Sustainability 101

Five Ways to Improve Indoor Air Quality

Studies show that indoor air is 2 to 5 more polluted than outdoor air, due in part to the carpeting, paint, and other chemicals standard in our modern lives. What can you do in your office to minimize indoor air pollutants? Here are five ideas.

1. Add Plants – Add some greenery to your office environment in the form of healthy plants. Many plants filter out contaminants like volatile organic compounds (VOCs), which are known to be a class of pollutants that may cause irritation to building occupants. Some of the best options: aloe vera, spider plant, or dracaena varieties.

2. Upgrade Ventilation – Stale air that isn’t flowing through your building properly can cause problems for occupants such as nausea and headaches. Ensure that ventilation systems are up to current code and that all bathrooms and showers are ventilated properly. Current ASHRAE standards (Standard 62-89) states that appropriate ventilation guidelines are 20 CFM (9.2 L/s) per person in an office building, and 15 CFM (7.1 L/s) per person for schools.

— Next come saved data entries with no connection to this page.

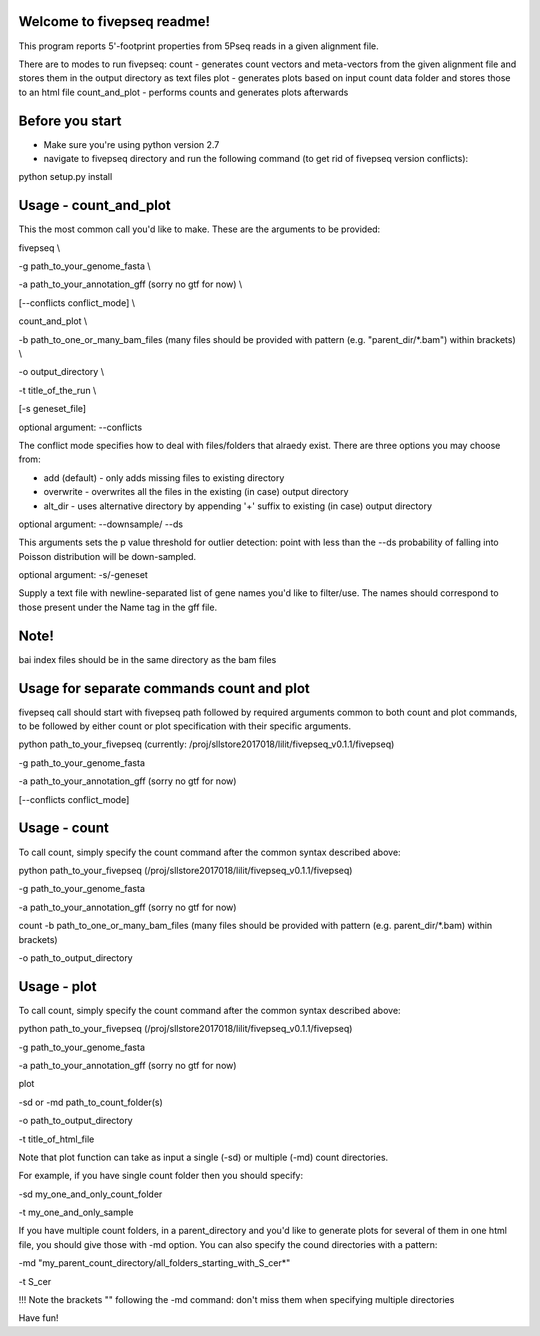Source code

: Welcome to fivepseq readme!
--------
This program reports 5'-footprint properties from 5Pseq reads in a given alignment file. 
 
There are to modes to run fivepseq: 
count - generates count vectors and meta-vectors from the given alignment file and stores them in the output directory as text files
plot - generates plots based on input count data folder and stores those to an html file
count_and_plot - performs counts and generates plots afterwards

Before you start
--------
- Make sure you're using python version 2.7
- navigate to fivepseq directory and run the following command (to get rid of fivepseq version conflicts):
python setup.py install

Usage - count_and_plot
--------

This the most common call you'd like to make. These are the arguments to be provided:

fivepseq \\

-g path_to_your_genome_fasta \\

-a path_to_your_annotation_gff (sorry no gtf for now) \\

[--conflicts conflict_mode] \\

count_and_plot \\

-b path_to_one_or_many_bam_files (many files should be provided with pattern (e.g. "parent_dir/*.bam") within brackets) \\

-o output_directory \\

-t title_of_the_run \\

[-s geneset_file]



optional argument: --conflicts

The conflict mode specifies how to deal with files/folders that alraedy exist. There are three options you may choose from:

- add (default) - only adds missing files to existing directory

- overwrite - overwrites all the files in the existing (in case) output directory

- alt_dir - uses alternative directory by appending '+' suffix to existing (in case) output directory

optional argument: --downsample/ --ds

This arguments sets the p value threshold for outlier detection: point with less than the --ds probability of
falling into Poisson distribution will be down-sampled.

optional argument: -s/-geneset

Supply a text file with newline-separated list of gene names you'd like to filter/use. The names should correspond to those present under the Name tag in the gff file.

Note!
-------
bai index files should be in the same directory as the bam files


Usage for separate commands count and plot
-------
fivepseq call should start with fivepseq path followed by required arguments common to both count and plot commands, to be followed by either count or plot specification with their specific arguments. 

python path_to_your_fivepseq (currently: /proj/sllstore2017018/lilit/fivepseq_v0.1.1/fivepseq) \

-g path_to_your_genome_fasta \

-a path_to_your_annotation_gff (sorry no gtf for now) \

[--conflicts conflict_mode]



Usage - count
-----

To call count, simply specify the count command after the common syntax described above:

python path_to_your_fivepseq (/proj/sllstore2017018/lilit/fivepseq_v0.1.1/fivepseq) \

-g path_to_your_genome_fasta \

-a path_to_your_annotation_gff (sorry no gtf for now) \

count \
-b path_to_one_or_many_bam_files (many files should be provided with pattern (e.g. parent_dir/*.bam) within brackets)

-o path_to_output_directory


Usage - plot
-----
To call count, simply specify the count command after the common syntax described above:

python path_to_your_fivepseq (/proj/sllstore2017018/lilit/fivepseq_v0.1.1/fivepseq) \

-g path_to_your_genome_fasta \

-a path_to_your_annotation_gff (sorry no gtf for now) \

plot \

-sd or -md path_to_count_folder(s)

-o path_to_output_directory

-t title_of_html_file

Note that plot function can take as input a single (-sd) or multiple (-md) count directories. 

For example, if you have single count folder then you should specify: 

-sd my_one_and_only_count_folder

-t my_one_and_only_sample

If you have multiple count folders, in a parent_directory and you'd like to generate plots for several of them in one html file, you should give those with -md option. You can also specify the cound directories with a pattern: 

-md "my_parent_count_directory/all_folders_starting_with_S_cer*"

-t S_cer

!!! Note the brackets "" following the -md command: don't miss them when specifying multiple directories 


Have fun!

3. Test Air – Intake air can be tested for contaminants such as mold, bacteria, VOCs, and more. This will help you decide on solutions for your specific air quality issues.

4. Detect Co2/Radon – Carbon dioxide and radon are easily detected with affordable tests. Different states have different rules about radon testing. Find your state’s local radon office at the EPA link below.

5. Survey – Learn what building occupants want through comfort surveys. Ask their opinion on airflow, drafts, temperature, as well as their general sense of well-being when in the office. While it’s impossible to please all of the people all of the time, small changes may be able to help people feel more comfortable in the building, and tenants will appreciate being asked their opinion.